For the family members of these men who think dying of what is now becoming a preventable illness is the height of manliness, this presents a bit of a problem. As the Lily reported, some of their family members, and in particular the women in their families, are now being forced to spend time and effort to convince the men in their lives to get vaccinated, at times resorting to threats and bribes. If all this sounds exhausting, and akin to how one treats a recalcitrant toddler, you’d be right!

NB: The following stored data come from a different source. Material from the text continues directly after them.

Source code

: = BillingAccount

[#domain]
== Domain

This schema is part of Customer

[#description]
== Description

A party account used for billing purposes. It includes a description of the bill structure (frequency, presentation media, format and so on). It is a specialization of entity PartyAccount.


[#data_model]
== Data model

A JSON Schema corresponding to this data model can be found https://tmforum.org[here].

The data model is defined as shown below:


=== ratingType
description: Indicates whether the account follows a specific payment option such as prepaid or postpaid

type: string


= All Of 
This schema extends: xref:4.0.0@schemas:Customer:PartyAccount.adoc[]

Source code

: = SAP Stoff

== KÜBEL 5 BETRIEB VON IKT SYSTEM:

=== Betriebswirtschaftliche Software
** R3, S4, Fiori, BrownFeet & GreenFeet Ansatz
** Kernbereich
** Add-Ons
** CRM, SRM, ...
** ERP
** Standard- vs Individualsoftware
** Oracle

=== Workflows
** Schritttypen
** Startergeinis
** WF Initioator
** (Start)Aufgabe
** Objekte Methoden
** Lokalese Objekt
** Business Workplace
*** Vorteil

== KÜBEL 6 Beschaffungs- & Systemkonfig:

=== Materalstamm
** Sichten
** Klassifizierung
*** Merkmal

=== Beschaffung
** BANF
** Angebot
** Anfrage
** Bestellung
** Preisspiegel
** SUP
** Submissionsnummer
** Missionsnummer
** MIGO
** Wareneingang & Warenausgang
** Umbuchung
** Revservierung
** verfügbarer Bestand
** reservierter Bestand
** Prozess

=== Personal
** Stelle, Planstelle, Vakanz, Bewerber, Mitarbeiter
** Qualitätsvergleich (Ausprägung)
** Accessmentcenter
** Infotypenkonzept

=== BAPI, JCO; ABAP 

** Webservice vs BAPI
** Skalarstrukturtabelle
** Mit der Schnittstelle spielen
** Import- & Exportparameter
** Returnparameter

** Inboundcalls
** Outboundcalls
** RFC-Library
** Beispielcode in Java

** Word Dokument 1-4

Unfortunately, unlike an unruly toddler, many of these men cannot be convinced to just eat the fucking broccoli. Take the story of Tanya Garcia, a Democrat married to a conservative man. Not even the fact that she herself came down with covid-19 convinced her husband to get vaccinated. Via the Lily:

Garcia, a 24-year-old in Buckeye, Ariz., has been hearing firsthand horror stories about the coronavirus since March last year, when her older sister, a nurse, started caring for patients at the hospital. Garcia heard about the patients who died alone and the families who watched them pass away on Zoom. Then the virus came closer: In October, Garcia tested positive, along with her younger sister, her mother and her newborn daughter.
Now most of Garcia’s family has been vaccinated. Her husband is the exception, she said: He doesn’t plan to get the vaccine.
His reasons are part religious, part political: Raised as a Jehovah’s Witness, her husband, who declined a request to be interviewed, was taught by his family to doubt much of modern medicine, Garcia said. And while he doesn’t vote in elections, he leans conservative, Garcia added, especially after seven years in the Marines, surrounded by “a bunch of Republican men.”
“Usually I can talk to him, make him understand things,” said Garcia, who identifies as a Democrat. But on this issue, she said, he will not be moved.

Garcia told the Lily that she’s stopped trying to convince her husband, describing it “like talking to a brick wall.” As the Lily put it, “she recognizes that she can’t control him.”